* _DOCUMENT EXCERPT_:
________________________

The most valuable shipwreck of all time is the San José galleon—an 18th century Spanish ship that carried 11 million gold coins, silver, and emeralds—and worth $20 billion in today's currency. It sunk in a battle with British ships during the War of Spanish Succession and remained completely lost for centuries.
That is until a clue to its final resting place was found by the most unlikely person: Roger Dooley, a Cuban-American underwater explorer who helped establish Cuba's national diving program and spent years scouring Caribbean waters for sunken shipwrecks at the behest of Fidel Castro. Dooley wasn’t looking for the San José. But an accidental discovery in the dusty stacks of a Spanish archive led him to the story of a lifetime, the tale of a great eighteenth-century treasure ship loaded with riches from the New World and destined for Spain
Though a diver at heart, Dooley was an unlikely candidate to find the San José. He had little in the way of serious credentials, yet his tenacity and single-minded devotion to finding and excavating the ship powered him across four decades, even as he became a man in exile from the country of his birth. As Dooley jousted with famous treasure hunters and well-funded competitors, he slowly homed in on a patch of sea that might contain a three-hundred-year-old shipwreck—or nothing at all.
Today’s guest is Julian Sancton, author of “Neptune’s Fortune: The Billion Dollar Shipwreck and the Ghosts of the Spanish Empire.” We look at the story of a legendary Spanish galleon that sunk off the coast of, one man’s obsessive quest to find it, and the ongoing fight over excavating this historic shipwreck.

________________________

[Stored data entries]
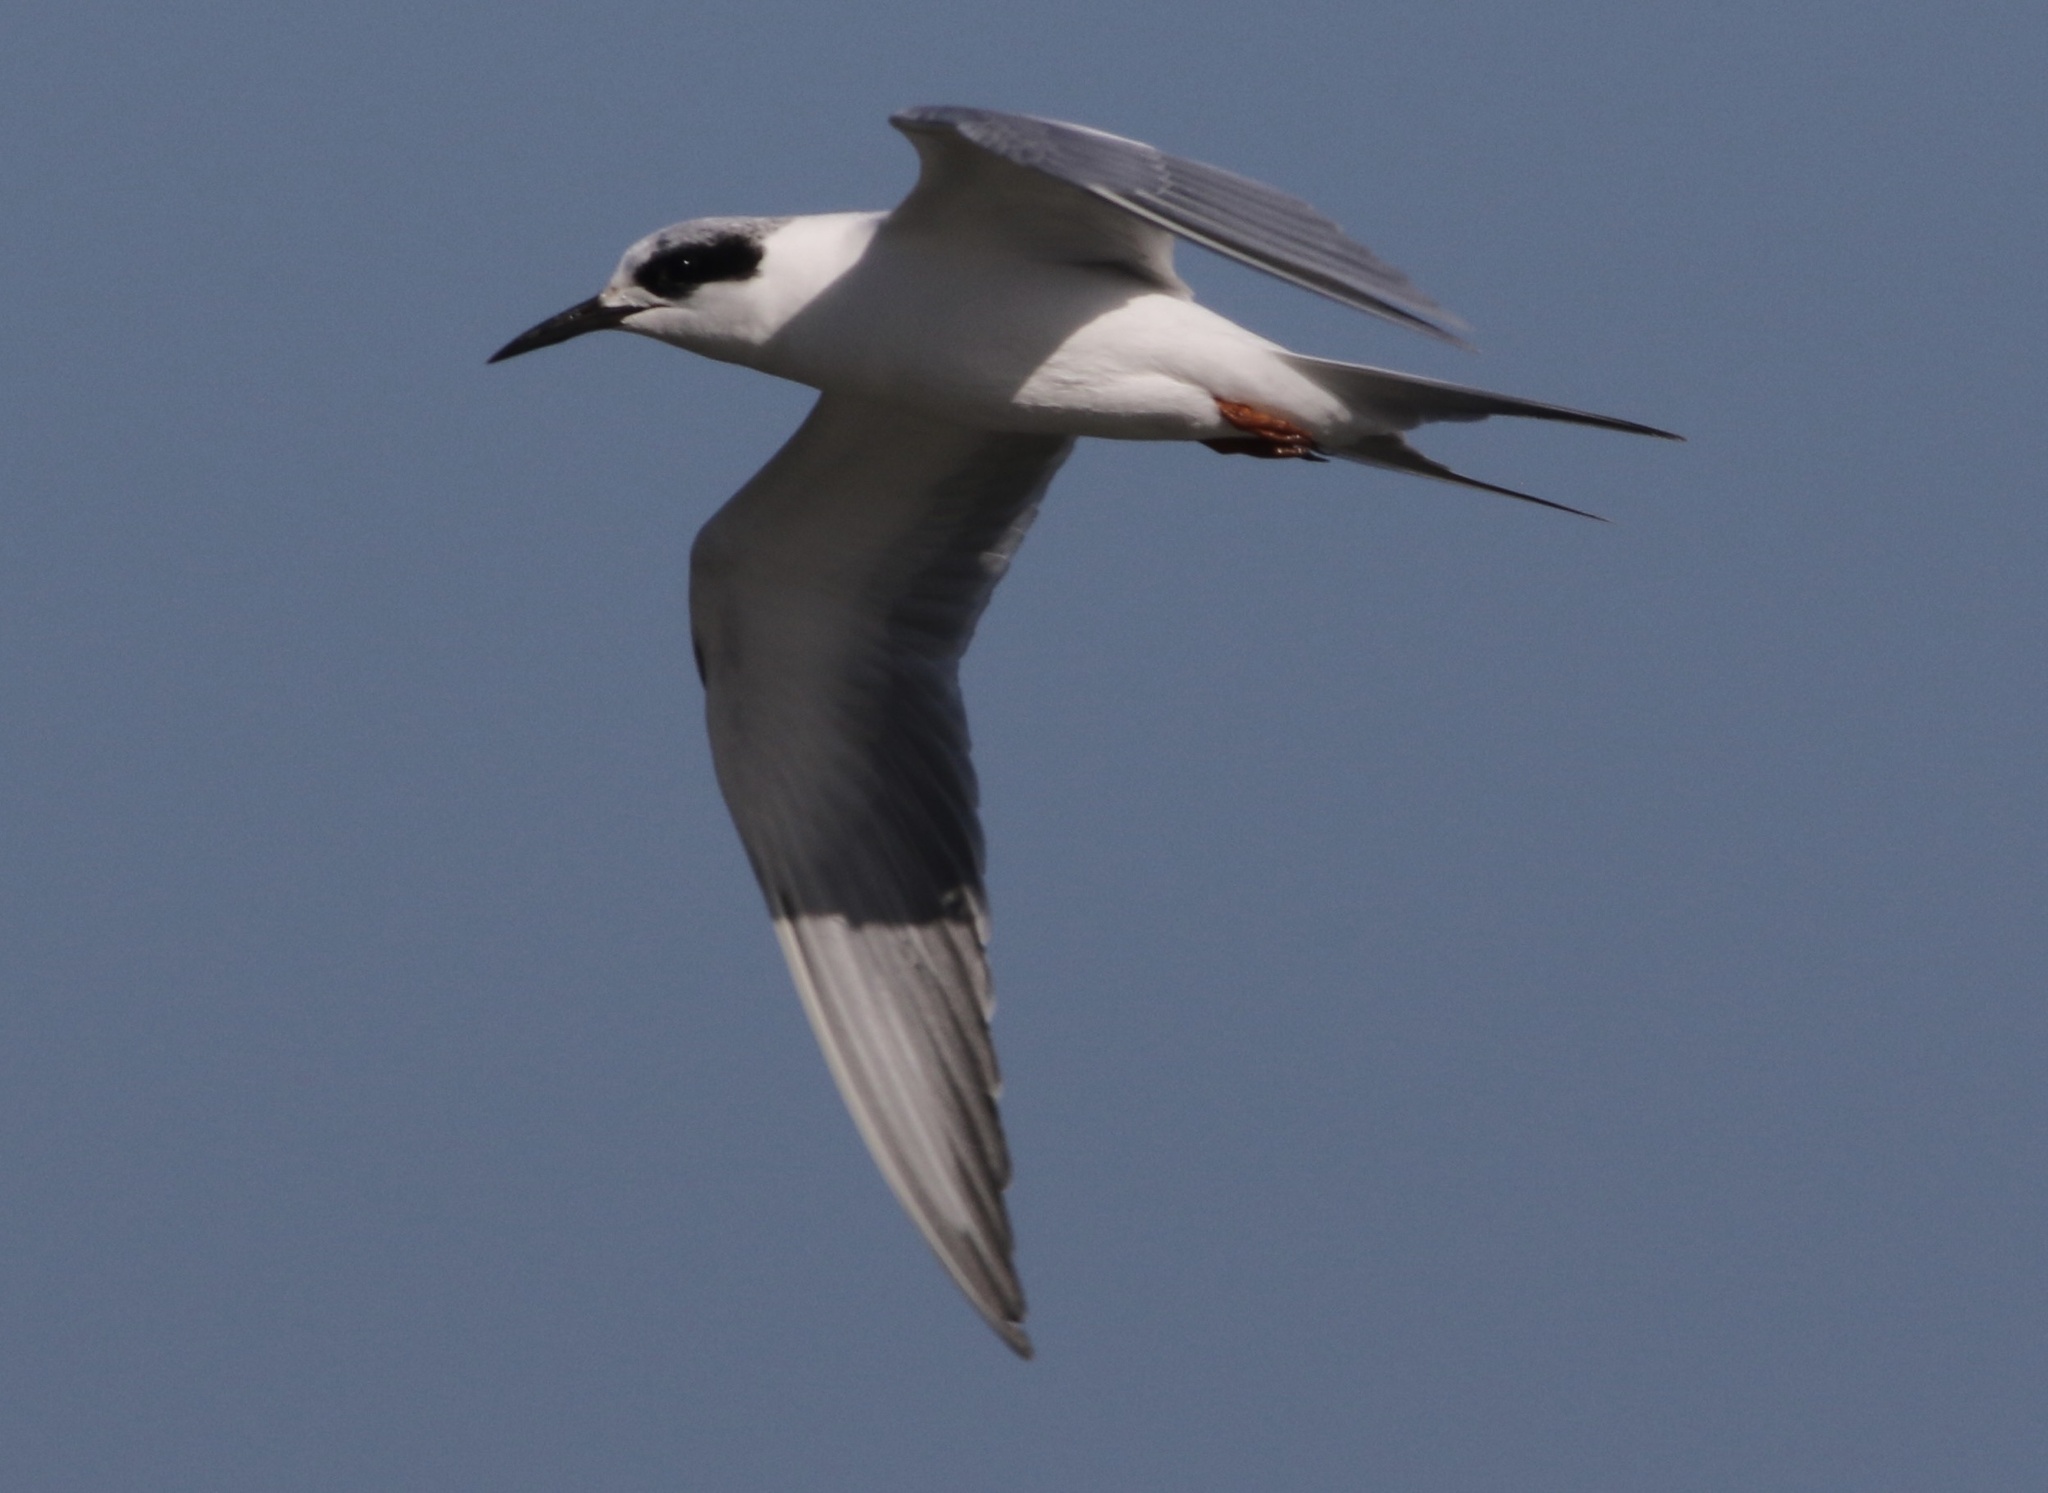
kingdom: Animalia
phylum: Chordata
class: Aves
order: Charadriiformes
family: Laridae
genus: Sterna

________________________

* _ACTIVITIES_:
1) Summarize the San José shipwreck text in two sentences.
2) Repeat the part of the San José shipwreck text starting at "The most valuable" and ending at "lost for centuries.".

* _SOLVED PROBLEMS_:
1) The San José, an 18th-century Spanish galleon that carried 11 million gold coins, silver, and emeralds worth $20 billion today, sank in a battle with British ships during the War of Spanish Succession and stayed lost for centuries. Roger Dooley, a Cuban-American underwater explorer with little in the way of serious credentials, came upon its story by accident in a Spanish archive and spent four decades trying to find and excavate it.

2)
The most valuable shipwreck of all time is the San José galleon—an 18th century Spanish ship that carried 11 million gold coins, silver, and emeralds—and worth $20 billion in today's currency. It sunk in a battle with British ships during the War of Spanish Succession and remained completely lost for centuries.